What is that?!..............What the F*ck is that!!!?? 
:shock: 

O.K. really now. Just what we need. ANOTHER friggin M1911 Clone.
Wasn't it the final straw when Smith &amp; Wesson made one last year?

O.K. what next? Glock making a friggin copy of a Colt Python?

Go ahead you damn fools! Run to Four Seasons and put yours on reserve now, ya sick bastards! Check your dosimeter you damn nuke! 
:twisted: :twisted: :twisted:


----------



## Finding Nemo (Jun 5, 2003)

nice weapon,
but Kimber makes a good 1911 .45


:twisted:


----------



## PearlOnyx (Jun 28, 2002)

Just being a Sig, I would expect it to be a good weapon. We carry one of the 40 Cal models. I also own one personally, and love it.


----------



## -=PNPS=-Rent-A-Cop (Oct 23, 2003)

mpd61 said:


> Holy Jeezus!
> Go ahead you damn fools! Run to Four Seasons and put yours on reserve now, ya sick bastards! Check your dosimeter you damn nuke!
> :twisted: :twisted: :twisted:


Well, I probably would (either on the Sig or a Kimber), but . . . it's not Mass-compliant.


----------



## Killjoy (Jun 23, 2003)

Ahhhhhh, the 1911 just gets better with age......that's why I have three! If you have ever wondered why the all special forces(SEALS, DELTA, Etc.), FBI HRT and LAPD SWAT carries them; just shoot one. SIG and Kimber are nice but pale in comparison to a Bill Wilson or a Les Baer.


----------



## mpd61 (Aug 7, 2002)

Killjoy!

Colonel Cooper would be proud of you. I had a throated and polished Nickel Series 70 Colt. If they still made em that way, we wouldn't need all these clones and $2000 Les Baers Eh?
Stay safe you crazy jarhead!
:wink:


----------



## Joe B (Aug 21, 2002)

Killjoy275 said:


> Ahhhhhh, the 1911 just gets better with age......that's why I have three! If you have ever wondered why the all special forces(SEALS, DELTA, Etc.), FBI HRT and LAPD SWAT carries them; just shoot one.

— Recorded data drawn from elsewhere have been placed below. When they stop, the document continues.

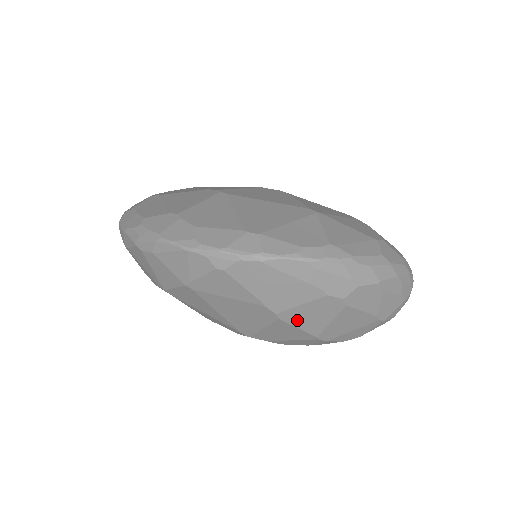
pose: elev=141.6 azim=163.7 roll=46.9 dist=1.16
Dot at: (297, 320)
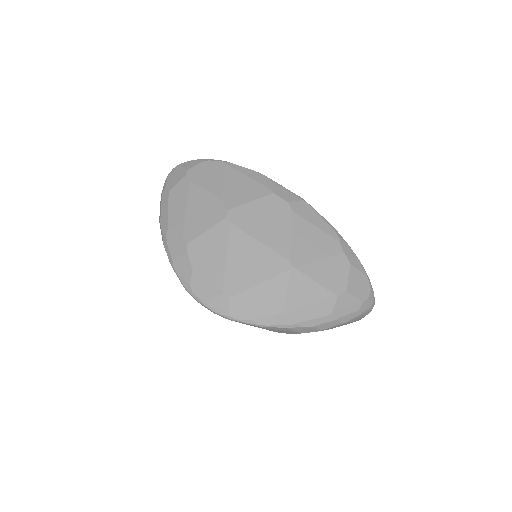
Dot at: occluded
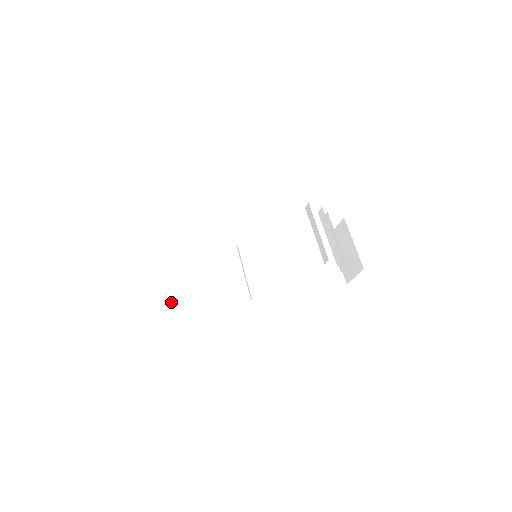
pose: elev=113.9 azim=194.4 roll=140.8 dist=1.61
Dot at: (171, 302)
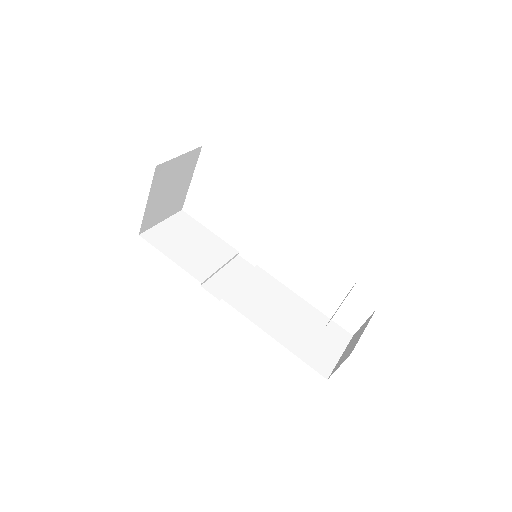
Dot at: (158, 240)
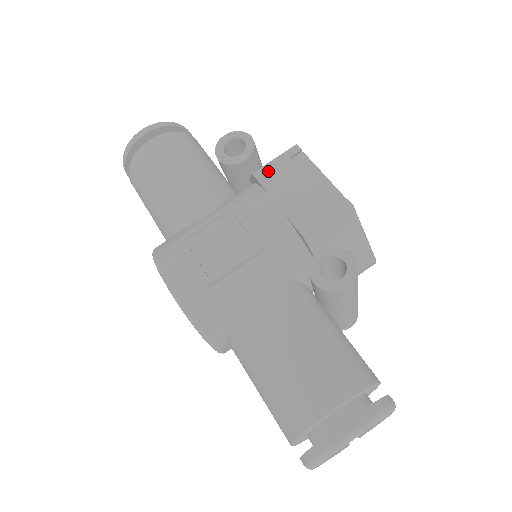
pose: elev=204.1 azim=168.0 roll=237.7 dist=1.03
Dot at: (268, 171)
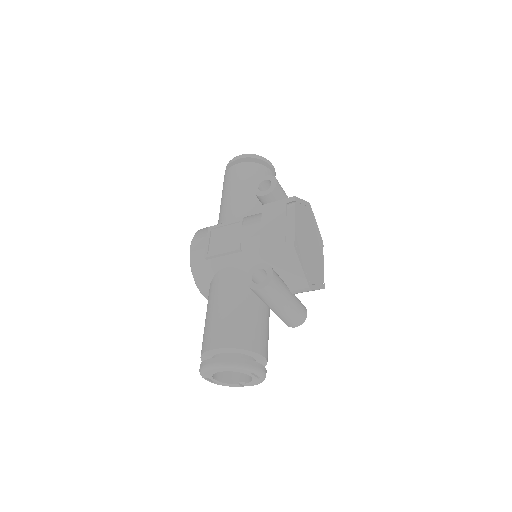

Amen to that, I've got quite a few myself. They are a pleasure to shoot, of all the different handguns I've shot, the 1911 is by far the closest to a true extension of my hand.


----------



## Finding Nemo (Jun 5, 2003)

found a website for a gun store in arizona......

sells specific guns for the state you live in to be in compliance....

i found a colt 1911 under $600.00

my wife told me that it looks nice on the computer. :evil: 

guess santa wont be good to me this year!
:roll:


----------



## Finding Nemo (Jun 5, 2003)

oh yeah, as for the website, i did a search on yahoo " interstate arms" was looking for the address in billerica (6g dunham rd ) if interested...

and i clicked on the wrong link which brought me to the arizona store.....



good luck!

:twisted:


----------



## LeadDog17 (May 3, 2002)

9cr57 lapd,
How about posting the link? 
Thanks!


----------



## Finding Nemo (Jun 5, 2003)

here it is...

http://www.usagunsales.com/


----------



## Guest (Nov 24, 2003)

I got me an Aeronautica Argentinia Sistema Colt Model 1927 a couple years back for $225. It's an original copy of a M1911 built in Argentina under a contract from Colt on old Colt machinery shipped down there after WW2. All parts are interchangeable with an M1911 and it was arsenal refinished before it came to the US. It's bull tight and shoots like a dream except the slap of the beavertail hammer on the webbing between my thunb and forefinger. It's a pain I enjoy though. :shock: 
I see them going for $450+ on some websites now but I intend to keep it. 
"You never need a .45 till you need one real bad."


----------